If we analyze the code of the example, you will see that the developer has forgotten to sanitize the value of the “name” get parameter, which is subsequently written inside the document as soon as it is retrieved. In the following section, we study a few more DOM based XSS examples based on a fictitious application that we created.

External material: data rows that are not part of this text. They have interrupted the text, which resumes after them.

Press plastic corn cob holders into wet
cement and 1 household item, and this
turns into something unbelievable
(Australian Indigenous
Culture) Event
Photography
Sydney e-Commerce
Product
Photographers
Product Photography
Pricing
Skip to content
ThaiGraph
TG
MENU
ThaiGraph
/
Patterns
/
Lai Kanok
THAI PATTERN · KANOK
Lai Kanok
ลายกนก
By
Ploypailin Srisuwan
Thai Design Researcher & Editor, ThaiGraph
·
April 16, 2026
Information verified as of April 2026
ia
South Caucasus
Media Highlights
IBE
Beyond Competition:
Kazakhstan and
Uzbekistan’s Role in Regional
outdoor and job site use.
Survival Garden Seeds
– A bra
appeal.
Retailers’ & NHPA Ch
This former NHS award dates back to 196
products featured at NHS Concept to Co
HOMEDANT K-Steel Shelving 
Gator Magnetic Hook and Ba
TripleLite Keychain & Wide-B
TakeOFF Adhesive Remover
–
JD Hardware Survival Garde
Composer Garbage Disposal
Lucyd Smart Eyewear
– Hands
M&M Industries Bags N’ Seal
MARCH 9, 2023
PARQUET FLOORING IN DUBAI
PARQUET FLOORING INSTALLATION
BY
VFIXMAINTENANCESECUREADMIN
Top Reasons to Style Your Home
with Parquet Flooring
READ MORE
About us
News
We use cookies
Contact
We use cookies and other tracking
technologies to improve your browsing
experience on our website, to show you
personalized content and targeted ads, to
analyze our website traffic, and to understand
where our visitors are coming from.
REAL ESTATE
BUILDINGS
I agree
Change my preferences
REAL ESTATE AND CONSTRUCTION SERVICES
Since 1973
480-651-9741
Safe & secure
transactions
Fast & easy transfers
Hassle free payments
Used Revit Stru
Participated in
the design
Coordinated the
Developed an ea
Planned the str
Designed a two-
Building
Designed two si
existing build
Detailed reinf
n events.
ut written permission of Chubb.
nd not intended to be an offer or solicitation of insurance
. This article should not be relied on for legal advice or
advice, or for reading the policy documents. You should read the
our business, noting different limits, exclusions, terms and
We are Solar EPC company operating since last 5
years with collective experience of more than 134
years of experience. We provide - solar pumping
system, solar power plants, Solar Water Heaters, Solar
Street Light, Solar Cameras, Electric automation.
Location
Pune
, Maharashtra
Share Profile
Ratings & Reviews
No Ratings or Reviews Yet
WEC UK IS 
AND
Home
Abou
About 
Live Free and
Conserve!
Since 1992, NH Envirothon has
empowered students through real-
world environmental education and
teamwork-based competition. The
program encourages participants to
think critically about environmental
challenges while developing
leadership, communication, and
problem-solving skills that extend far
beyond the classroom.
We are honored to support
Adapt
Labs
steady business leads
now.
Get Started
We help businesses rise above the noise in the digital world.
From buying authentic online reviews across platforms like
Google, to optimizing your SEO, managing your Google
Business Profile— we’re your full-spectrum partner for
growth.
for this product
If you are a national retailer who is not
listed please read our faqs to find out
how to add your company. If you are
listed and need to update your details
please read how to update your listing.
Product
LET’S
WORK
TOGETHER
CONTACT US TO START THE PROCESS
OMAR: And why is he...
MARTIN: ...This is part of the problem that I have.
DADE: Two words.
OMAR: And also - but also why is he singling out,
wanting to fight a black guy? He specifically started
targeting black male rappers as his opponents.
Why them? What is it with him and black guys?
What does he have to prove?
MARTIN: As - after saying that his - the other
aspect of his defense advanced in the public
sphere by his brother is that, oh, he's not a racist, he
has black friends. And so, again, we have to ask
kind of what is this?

Identifying DOM-based XSS Vulnerabilities

Let’s walk through the process of identifying DOM-based XSS vulnerabilities using a fictitious Asynchronous Javascript and XML (AJAX) application.
First, we have to create a page on the local system that contains the following code:

<!DOCTYPE html PUBLIC "-//W3C//DTD XHTML 1.0 Transitional//EN"
"http://www.w3.org/TR/xhtml1/DTD/xhtml1-transitional.dtd">
<html xmlns="http://www.w3.org/1999/xhtml">
<head>
<meta http-equiv="Content-Type" content="text/html; charset=UTF-8"/>
<link rel="stylesheet"
href="http://www.gnucitizen.org/styles/screen.css" type="text/css"/>
<link rel="stylesheet"
href="http://www.gnucitizen.org/styles/content.css" type="text/css"/>
<script src="http://jquery.com/src/jquery-latest.pack.js"
type="text/javascript"></script>
<title>Awesome</title>
</head>
<body>
<div id="header">
<h1>Awesome</h1>
<p>awesome ajax application</p>
</div>
<div id="content">
<div>
<p>Please, enter your nick and press
<strong>chat</strong>!</p>
<input name="name" type="text" size="50"/><br/><input
name="chat" value="Chat" type="button"/>
</div>
</div>
<script>
$('[@name="chat"]').click(function () {
var name = $('[@name="name"]').val();
$('#content > div').fadeOut(null, function () {
$(this).html('<p>Welcome ' + name + '! You can
type your message into the form below.</p><textarea class="pane">' + name + ' &gt;
</textarea>');
$(this).fadeIn();

});
});
</script>
<div id="footer">
<p>Awesome AJAX Application</p>
</div>
</body>
</html>

Next, open the file in your browser (requires JavaScript to be enabled).The application looks like that shown in Figure 1.3

Fig 1.3	Fig 1.4

Once the page is loaded, enter your name and press the Chat button.This example is limited in that you cannot communicate with other users.We deliberately simplified the application so that we can concentrate on the actual vulnerability rather than the application design. Figure 1.4 shows the AJAX application in action.
Notice that this AJAX application does not need a server to perform the desired functions. Remember, you are running it straight from your desktop. Everything is handled by your browser via JavaScript and jQuery.
** jQuery is a useful AJAX library created by John Resig. jQuery significantly simplifies AJAX development, and makes it easy for developers to code in a cross-browser manner.**
If you carefully examine the structure and logic of the JavaScript code, you will see that the “Awesome AJAX application” is vulnerable to XSS.The part responsible for this input sanitization failure is as follows:

$(this).html('<p>Welcome ' + name + '! You can type your message into the form
below.</p><textarea class="pane">' + name + ' &gt; </textarea>');

As seen, the application composes a HTML string via JQuery’s HTML function.The html function modifies the content of the selected element.This string includes the data from the nickname input field. In our case, the input’s value is “Bob.” However, because the application fails to sanitize the name, we can virtually input any other type of HTML, even script elements, as shown on Figure 1.5

Fig 1.5	Fig 1.6

If you press the Chat button, you will inject the malicious payload into the DOM.This payload composes a string that looks like the following:

<p>Welcome <script>alert('xss')</script>! You can type your message 
into the form below.</p><textarea class="pane"><script>alert('xss')
</script> &gt; </textarea>

This is known as non-persistent DOM-based XSS. Figure 1.6 shows the output of the exploit.